:: SUPPLIED INFORMATION ::

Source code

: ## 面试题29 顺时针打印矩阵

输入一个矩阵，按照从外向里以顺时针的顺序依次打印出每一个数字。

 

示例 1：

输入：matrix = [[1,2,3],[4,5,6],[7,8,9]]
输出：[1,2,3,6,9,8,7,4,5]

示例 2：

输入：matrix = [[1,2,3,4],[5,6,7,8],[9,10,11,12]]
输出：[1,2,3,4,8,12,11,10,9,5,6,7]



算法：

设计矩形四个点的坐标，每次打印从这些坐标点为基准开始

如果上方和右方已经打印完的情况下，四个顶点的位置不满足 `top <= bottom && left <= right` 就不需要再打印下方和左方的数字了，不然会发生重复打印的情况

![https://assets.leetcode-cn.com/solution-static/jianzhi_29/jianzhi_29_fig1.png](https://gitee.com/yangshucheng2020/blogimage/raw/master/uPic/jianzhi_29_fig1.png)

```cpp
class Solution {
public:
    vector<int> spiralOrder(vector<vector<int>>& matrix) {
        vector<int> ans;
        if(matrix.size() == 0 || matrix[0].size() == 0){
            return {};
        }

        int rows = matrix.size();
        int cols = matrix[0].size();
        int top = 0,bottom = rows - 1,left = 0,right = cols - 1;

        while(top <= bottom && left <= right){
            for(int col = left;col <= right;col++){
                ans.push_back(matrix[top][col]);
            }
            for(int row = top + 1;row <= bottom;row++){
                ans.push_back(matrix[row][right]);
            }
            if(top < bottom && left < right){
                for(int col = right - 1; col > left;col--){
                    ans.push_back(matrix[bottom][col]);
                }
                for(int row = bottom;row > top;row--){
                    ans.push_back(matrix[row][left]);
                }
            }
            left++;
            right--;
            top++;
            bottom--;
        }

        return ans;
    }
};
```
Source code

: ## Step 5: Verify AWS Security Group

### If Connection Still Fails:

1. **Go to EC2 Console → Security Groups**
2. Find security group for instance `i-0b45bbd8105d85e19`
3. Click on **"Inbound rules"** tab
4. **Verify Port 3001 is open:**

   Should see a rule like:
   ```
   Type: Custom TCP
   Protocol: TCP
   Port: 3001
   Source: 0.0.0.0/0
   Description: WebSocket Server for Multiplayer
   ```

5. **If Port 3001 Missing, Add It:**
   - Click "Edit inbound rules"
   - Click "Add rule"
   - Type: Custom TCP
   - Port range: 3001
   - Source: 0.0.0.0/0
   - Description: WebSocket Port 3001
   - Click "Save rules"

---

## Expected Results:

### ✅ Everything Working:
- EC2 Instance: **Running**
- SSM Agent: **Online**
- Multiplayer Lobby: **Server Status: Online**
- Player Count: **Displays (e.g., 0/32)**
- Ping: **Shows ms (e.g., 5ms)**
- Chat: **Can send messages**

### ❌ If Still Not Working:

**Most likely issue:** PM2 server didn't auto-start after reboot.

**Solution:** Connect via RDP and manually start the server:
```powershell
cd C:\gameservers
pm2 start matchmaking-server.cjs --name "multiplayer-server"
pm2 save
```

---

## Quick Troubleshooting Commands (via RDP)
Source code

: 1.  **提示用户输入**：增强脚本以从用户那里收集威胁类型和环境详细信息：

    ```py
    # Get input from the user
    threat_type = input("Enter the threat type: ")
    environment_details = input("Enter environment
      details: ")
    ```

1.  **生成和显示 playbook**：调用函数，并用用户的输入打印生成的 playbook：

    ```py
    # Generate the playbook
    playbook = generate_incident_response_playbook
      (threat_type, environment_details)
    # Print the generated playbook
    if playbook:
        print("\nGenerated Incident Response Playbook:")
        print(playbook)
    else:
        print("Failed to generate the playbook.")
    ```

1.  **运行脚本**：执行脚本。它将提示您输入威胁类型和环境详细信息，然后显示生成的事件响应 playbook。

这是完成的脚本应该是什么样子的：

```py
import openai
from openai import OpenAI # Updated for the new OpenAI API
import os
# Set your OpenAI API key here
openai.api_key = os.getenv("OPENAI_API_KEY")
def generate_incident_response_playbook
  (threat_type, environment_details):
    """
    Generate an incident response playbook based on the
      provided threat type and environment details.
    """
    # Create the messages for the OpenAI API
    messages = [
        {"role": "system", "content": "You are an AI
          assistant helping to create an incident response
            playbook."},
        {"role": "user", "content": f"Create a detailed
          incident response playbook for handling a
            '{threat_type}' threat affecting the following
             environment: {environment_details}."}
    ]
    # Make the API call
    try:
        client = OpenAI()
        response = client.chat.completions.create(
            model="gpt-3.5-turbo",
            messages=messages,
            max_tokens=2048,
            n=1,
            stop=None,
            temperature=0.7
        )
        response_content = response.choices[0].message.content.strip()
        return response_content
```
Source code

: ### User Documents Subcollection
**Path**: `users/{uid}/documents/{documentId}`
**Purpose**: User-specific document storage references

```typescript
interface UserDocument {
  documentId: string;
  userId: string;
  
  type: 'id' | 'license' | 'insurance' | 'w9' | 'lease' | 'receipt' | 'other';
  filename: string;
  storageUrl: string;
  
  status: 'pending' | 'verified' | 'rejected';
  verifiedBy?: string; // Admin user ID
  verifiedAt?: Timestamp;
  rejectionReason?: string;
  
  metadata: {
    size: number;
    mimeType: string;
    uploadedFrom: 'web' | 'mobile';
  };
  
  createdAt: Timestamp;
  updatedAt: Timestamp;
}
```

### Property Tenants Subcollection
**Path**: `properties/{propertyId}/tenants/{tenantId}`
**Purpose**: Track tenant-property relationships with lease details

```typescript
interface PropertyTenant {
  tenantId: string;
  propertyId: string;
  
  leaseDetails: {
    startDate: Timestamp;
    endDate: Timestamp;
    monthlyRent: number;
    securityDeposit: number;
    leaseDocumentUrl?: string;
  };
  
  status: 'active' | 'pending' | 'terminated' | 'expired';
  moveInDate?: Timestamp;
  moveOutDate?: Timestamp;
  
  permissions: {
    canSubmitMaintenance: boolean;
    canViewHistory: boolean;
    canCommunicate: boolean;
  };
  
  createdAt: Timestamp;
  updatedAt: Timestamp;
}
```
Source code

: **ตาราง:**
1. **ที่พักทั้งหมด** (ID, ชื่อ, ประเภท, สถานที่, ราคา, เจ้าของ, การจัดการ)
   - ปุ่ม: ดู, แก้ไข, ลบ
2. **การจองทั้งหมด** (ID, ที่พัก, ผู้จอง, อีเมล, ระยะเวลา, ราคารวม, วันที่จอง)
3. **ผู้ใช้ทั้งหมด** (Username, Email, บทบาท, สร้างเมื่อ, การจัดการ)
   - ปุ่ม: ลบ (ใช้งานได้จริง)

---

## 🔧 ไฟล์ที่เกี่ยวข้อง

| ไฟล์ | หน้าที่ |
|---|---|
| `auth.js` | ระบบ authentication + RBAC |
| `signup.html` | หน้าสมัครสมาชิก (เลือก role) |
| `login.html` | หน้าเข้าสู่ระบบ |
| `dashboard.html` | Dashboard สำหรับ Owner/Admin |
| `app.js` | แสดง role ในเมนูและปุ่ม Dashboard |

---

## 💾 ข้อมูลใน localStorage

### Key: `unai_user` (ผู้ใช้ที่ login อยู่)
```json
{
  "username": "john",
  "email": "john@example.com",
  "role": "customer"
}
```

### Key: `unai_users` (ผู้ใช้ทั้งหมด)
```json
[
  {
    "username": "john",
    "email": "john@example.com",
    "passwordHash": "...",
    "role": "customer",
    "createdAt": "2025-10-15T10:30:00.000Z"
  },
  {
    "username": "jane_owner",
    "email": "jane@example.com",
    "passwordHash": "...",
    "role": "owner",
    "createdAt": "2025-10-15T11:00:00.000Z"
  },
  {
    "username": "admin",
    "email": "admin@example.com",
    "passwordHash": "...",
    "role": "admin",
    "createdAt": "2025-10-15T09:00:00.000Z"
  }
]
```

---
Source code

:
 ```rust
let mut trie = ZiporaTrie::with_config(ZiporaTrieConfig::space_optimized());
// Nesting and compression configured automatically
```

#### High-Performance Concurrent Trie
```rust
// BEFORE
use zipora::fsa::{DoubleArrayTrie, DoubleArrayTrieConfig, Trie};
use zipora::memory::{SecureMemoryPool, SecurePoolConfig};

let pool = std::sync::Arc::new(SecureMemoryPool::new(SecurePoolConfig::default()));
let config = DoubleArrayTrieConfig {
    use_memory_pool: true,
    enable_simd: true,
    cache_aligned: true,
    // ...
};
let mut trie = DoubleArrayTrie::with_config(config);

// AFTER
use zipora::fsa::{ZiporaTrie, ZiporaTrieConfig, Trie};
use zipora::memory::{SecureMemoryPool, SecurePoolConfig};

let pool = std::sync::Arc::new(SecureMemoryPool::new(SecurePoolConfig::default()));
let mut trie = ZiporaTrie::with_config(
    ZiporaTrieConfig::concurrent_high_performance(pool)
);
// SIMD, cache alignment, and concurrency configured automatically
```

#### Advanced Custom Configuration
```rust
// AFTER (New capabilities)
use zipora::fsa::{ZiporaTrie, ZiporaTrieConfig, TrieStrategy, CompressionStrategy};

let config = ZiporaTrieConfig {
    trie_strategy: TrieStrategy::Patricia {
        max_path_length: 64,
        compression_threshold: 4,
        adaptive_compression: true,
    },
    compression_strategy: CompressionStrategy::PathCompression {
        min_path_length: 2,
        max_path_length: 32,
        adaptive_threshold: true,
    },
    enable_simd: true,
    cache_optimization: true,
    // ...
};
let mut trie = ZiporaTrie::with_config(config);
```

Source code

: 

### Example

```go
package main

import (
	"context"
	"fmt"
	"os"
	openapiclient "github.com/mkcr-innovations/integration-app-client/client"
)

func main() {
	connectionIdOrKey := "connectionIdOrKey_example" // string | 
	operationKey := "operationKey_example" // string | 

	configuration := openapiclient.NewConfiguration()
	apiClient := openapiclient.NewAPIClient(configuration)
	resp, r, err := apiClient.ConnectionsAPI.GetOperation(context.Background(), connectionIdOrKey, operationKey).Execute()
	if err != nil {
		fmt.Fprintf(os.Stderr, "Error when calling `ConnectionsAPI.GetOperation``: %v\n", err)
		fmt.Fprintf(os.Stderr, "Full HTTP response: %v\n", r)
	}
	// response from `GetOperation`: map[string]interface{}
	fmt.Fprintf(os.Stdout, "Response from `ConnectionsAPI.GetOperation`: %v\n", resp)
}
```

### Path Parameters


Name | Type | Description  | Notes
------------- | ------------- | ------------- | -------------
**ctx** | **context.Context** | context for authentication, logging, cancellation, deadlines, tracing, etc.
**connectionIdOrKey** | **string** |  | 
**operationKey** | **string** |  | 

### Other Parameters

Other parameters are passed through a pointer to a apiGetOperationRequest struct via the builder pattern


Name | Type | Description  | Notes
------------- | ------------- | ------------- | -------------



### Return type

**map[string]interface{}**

:: INSTRUCTIONS TO FOLLOW ::
Find the word "left" in the entries and show each line where it is found.

:: RESPONSE AREA ::
如果上方和右方已经打印完的情况下，四个顶点的位置不满足 `top <= bottom && left <= right` 就不需要再打印下方和左方的数字了，不然会发生重复打印的情况
        int top = 0,bottom = rows - 1,left = 0,right = cols - 1;
        while(top <= bottom && left <= right){
            for(int col = left;col <= right;col++){
            if(top < bottom && left < right){
                for(int col = right - 1; col > left;col--){
                    ans.push_back(matrix[row][left]);
            left++;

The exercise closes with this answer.